CHASSEURS DE TRUFFES
Un très beau documentaire entre tradition et transmission
Dans le nord de l’Italie, des hommes, accompagnés de leurs chiens, parcourent les forêts, à la recherche d’un ingrédient d’immense valeur : la truffe d’Alba. Celle-ci se vend en effet à prix d’or, entre chefs étoilés locaux, connaisseurs et marché mondial. Pourtant ces hommes, proches de la terre, vivent dans des maisons anciennes, loin de l’opulence, animant parfois de petites échoppes…
C’est à la découverte d’un microcosme tout entier que nous convient Gregory Kershaw, dont c'est le premier long métrage documentaire, et Michael Dweck, qui avait déjà réalisé "The Last Race" en 2018, film passé par Sundance. Labellisé Sélection Cannes 2020, ce documentaire réussit à embrasser l’ensemble des acteurs du marché de la truffe d’Alba, depuis les différents chasseurs dans les forêts du nord de l’Italie, jusqu’aux vendeurs ou aux experts en goût. C’est avec un réel plaisir que l’on découvre les relations entre un marché toujours plus avide et des chasseurs pour la plupart amoureux de la terre, des chiens qui les guident, et de cette quête incertaine qu’est la fameuse « chasse » à la truffe.
Avec un certain délice, on saisit leurs jeux de pouvoir comme leurs positionnements, certaines scènes évoquant au passage des figures mythique du cinéma, comme "Le Parrain", chacun surveillant son territoire, voire manipulant le concurrent lorsqu’il explique une pénurie passagère. Derrière l’enjeu de maintien d’une espèce, se joue aussi la question de la transmission d’un savoir, dont la forme est discutable, Aurelio, 84 ans, affirmant par exemple que montrer les endroits où il « chasse » serait comme permettre à son successeur de « tricher aux examens ».

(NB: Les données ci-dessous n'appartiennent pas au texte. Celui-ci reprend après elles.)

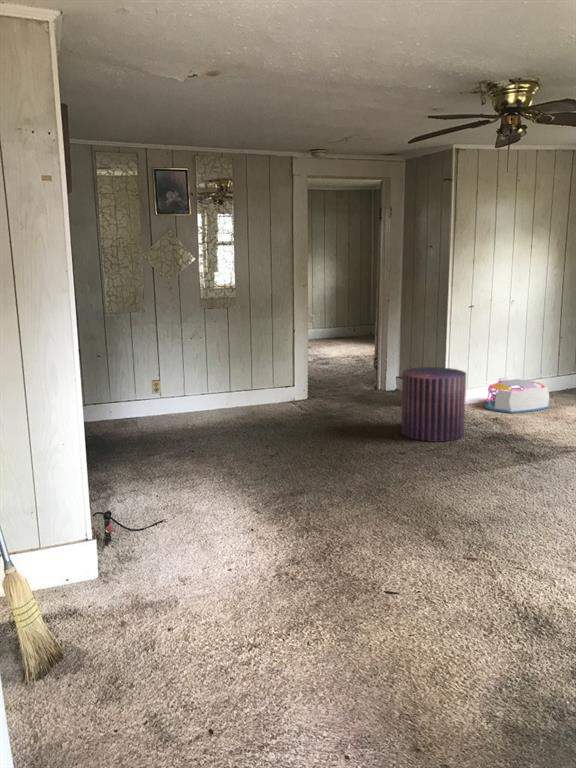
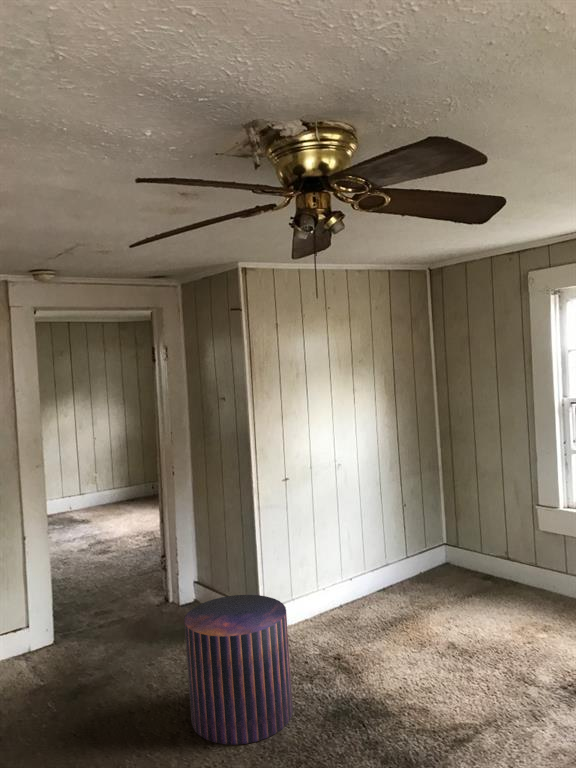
storage bin: present [484,378,550,413] -> none [317,573,406,636]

Les rituels paraissent ici à la fois solennels et dérisoires (la présentation, le goûter, la négociation...), convoquant convoitise comme véritable amour d’un « objet » (ici un ingrédient) valant 4 500 € le kilo. Des fonctionnements en terme de réseau de chasseurs ou de contrôle de territoires évoquent les organisations des cartels ou de la mafia, règlement de compte inclus (empoisonnement de chiens...), tandis que le système de pesée et de vente rappelle le marché de la joaillerie. Pourtant, tout se déroule ici dans une ruralité affirmée, d’où l’argent semble bien éloigné.
Mais la richesse du documentaire, aux plans bucoliques captant un terroir en disparition, traduisant dès le premier plan l’infinie difficulté de la tâche (un homme avec deux chiens perdus dans l’immensité d’un coteau escarpé, recouvert de feuilles automnales…), réside dans les bribes de portraits livrés. Les personnages des chasseurs sont ici particulièrement attachants, de ceux qui considèrent leur chien ou chienne comme un membre de la famille, les laissant manger sur la table ou se baigner avec eux, à celui qui recloue la pancarte de fortune qui sert d’enseigne à sa minuscule échoppe, en passant par celui qui rejette le système, refusant de participer à un système qui met désormais en danger la nature et sa propre pérennité. Une galerie de personnages que l’on emporte avec soi une fois la séance terminée, avec l’envie chevillée au corps, non seulement de goûter à la truffe d’Alba, mais de fréquenter ces lieux et gens là.